As we can see the separation of blue and green clusters is good, but the light blue cluster is getting mixed up with the red cluster.

Before I wrap up, I’d like to show how the projection these data vectors onto the other eigenvector looks like,

See how the red and light blue is well separated here (But not as well separated green and the dark blue in the projection onto the eigenvector corresponding to the largest eigenvalue. The variance shown here is only slightly larger compared to the answer. (because the eigenvalues are close - about 0.2 difference) .
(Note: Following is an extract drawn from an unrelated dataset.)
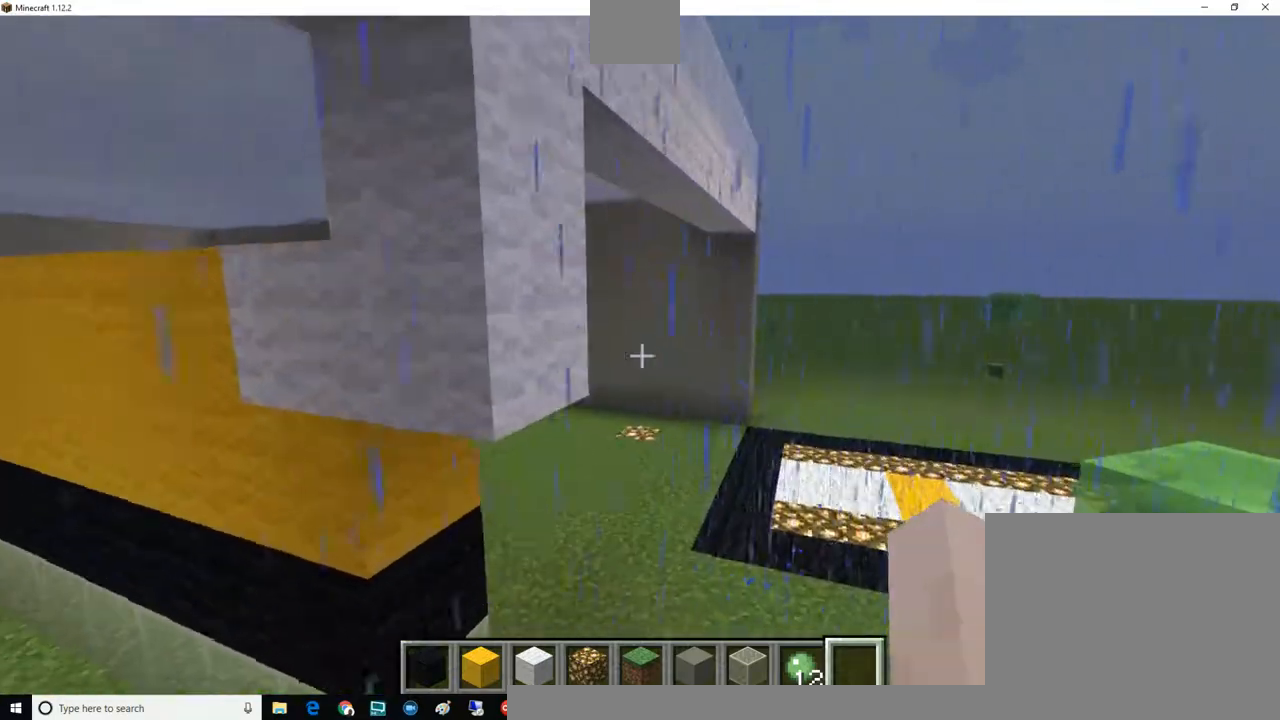
{"keys": ["w"], "mouse": [], "events": [[317, "d", "up"]]}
So here we had 2 features which we reduced to a single feature (the position of the data vector on the line - a single value if expressed as the distance from the origin). Thus we successfully implemented PCA and extracted a abstract feature where the data has maximum variance - globally thereby reducing dimensionality.

This leads us to LDA, where we no longer look at this same dataset as $52$ data vectors rather we take into consideration that that they are $13$ vectors from $4$ different classes.

Linear Discriminant Analysis

This is a method to find a linear combination of features that characterizes or separates two or more classes of objects.

This method is also known as Fisher’s linear discriminant, the idea is that we don’t wish to project such that the overall variance is maximized, rather we want the the clusters to be spread out (maximize the between-class covariance matrix after projection) while the data vectors of a particular class should be closer to the mean of that class (within-class covariance matrix for all the classes should be minimized).

The idea is that this enables us to easily discriminate new data vectors into classes. The more clearly separated the classes are, the less ambiguity we face when classifying.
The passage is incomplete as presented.